Comment on Abstract E311
A study comparing salmeterol, fluticasone, and a single-inhaler combination of salmeterol/ fluticasone in patients with COPD associated the combination with a reduction in all-cause mortality over a three-year period. The risk of dying on the combination was reduced by 17.5% (P=0.052) relative to either of the components administered separately. The absolute risk reduction was 2.6%. This is the first study testing drug therapies that have employed mortality as the primary end point. The study also associated the fixed-dose, single-inhaler combination of the ICS and the LABA with a 25% reduction (P<0.001) in the risk of exacerbations relative to the individual components. The combination was also associated with a significant advantage for lung function and quality of life.
Questions and Answers with author Dr. Peter Calverley
Q: Is the magnitude of the benefit observed in this trial clinically significant?
A: This represents a substantial reduction in mortality that is comparable to smoking cessation in COPD or to the use of statins in patients with coronary heart disease. Any reduction in mortality in COPD is important because our options are so limited. This is the first intervention to demonstrate a mortality benefit since smoking cessation or the administration of oxygen.

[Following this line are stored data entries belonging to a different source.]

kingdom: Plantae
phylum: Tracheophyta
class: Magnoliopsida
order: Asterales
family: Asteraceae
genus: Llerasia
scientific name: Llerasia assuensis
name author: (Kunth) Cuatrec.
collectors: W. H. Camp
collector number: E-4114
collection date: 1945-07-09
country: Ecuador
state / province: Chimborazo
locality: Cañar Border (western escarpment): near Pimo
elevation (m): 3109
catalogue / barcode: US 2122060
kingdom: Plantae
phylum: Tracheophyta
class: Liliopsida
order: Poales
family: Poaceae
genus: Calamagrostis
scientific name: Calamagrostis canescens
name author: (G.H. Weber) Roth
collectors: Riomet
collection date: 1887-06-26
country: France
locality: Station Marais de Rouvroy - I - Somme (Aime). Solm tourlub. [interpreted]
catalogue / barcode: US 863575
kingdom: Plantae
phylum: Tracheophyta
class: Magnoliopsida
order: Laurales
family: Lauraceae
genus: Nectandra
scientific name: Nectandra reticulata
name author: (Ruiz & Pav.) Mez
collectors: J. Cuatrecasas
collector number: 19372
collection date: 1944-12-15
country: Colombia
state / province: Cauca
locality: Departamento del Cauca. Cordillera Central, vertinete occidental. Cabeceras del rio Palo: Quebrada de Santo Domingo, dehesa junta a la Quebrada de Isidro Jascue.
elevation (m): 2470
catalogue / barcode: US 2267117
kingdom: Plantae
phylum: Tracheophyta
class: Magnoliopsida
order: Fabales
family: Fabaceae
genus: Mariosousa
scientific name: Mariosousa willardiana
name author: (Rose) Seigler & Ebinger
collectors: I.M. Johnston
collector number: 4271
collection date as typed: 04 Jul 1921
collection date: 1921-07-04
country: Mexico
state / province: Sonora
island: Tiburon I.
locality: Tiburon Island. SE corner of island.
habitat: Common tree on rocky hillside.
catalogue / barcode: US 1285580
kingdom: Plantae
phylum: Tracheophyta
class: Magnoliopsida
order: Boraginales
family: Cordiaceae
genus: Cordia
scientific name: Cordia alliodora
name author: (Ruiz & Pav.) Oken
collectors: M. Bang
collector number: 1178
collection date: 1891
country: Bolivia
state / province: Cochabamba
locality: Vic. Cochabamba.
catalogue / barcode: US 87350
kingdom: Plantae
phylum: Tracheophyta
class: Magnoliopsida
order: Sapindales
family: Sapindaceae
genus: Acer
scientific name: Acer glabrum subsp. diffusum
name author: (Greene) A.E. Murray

Q: Which do you think is more important for the benefits seen in this trial, the ICS or the LABA?
A: I think they are both important and that they may work together. It may be important to administer these in the same inhaler because they have complementary actions, even though this was not demonstrated in this study. Although credit is given to the ICS for an anti-inflammatory effect that may slow disease progression, the LABA may also participate in inhibiting deterioration of lung function.
Q: Does protection against COPD come with any safety risks?
A: The combination of salmeterol/fluticasone was generally well tolerated. Although there was an increase in the rate of pneumonia in patients who received either salmeterol/fluticasone or fluticasone relative to salmeterol alone or placebo, there was no corresponding increase in mortality due to pneumonia. There was also no significant difference observed in the probability of total or non-traumatic bone fractures between study groups.
Q: How important is this study in terms of changing the approach to COPD?
A: TORCH is a landmark study. It suggests that we can offer treatment to the COPD patient that will improve outcome as well as reduce symptoms. This is a disease in which we need more treatment options. The morbidity and mortality from COPD has been increasing in most areas of the world, and it is on track to become the third leading cause of death worldwide within about 15 years.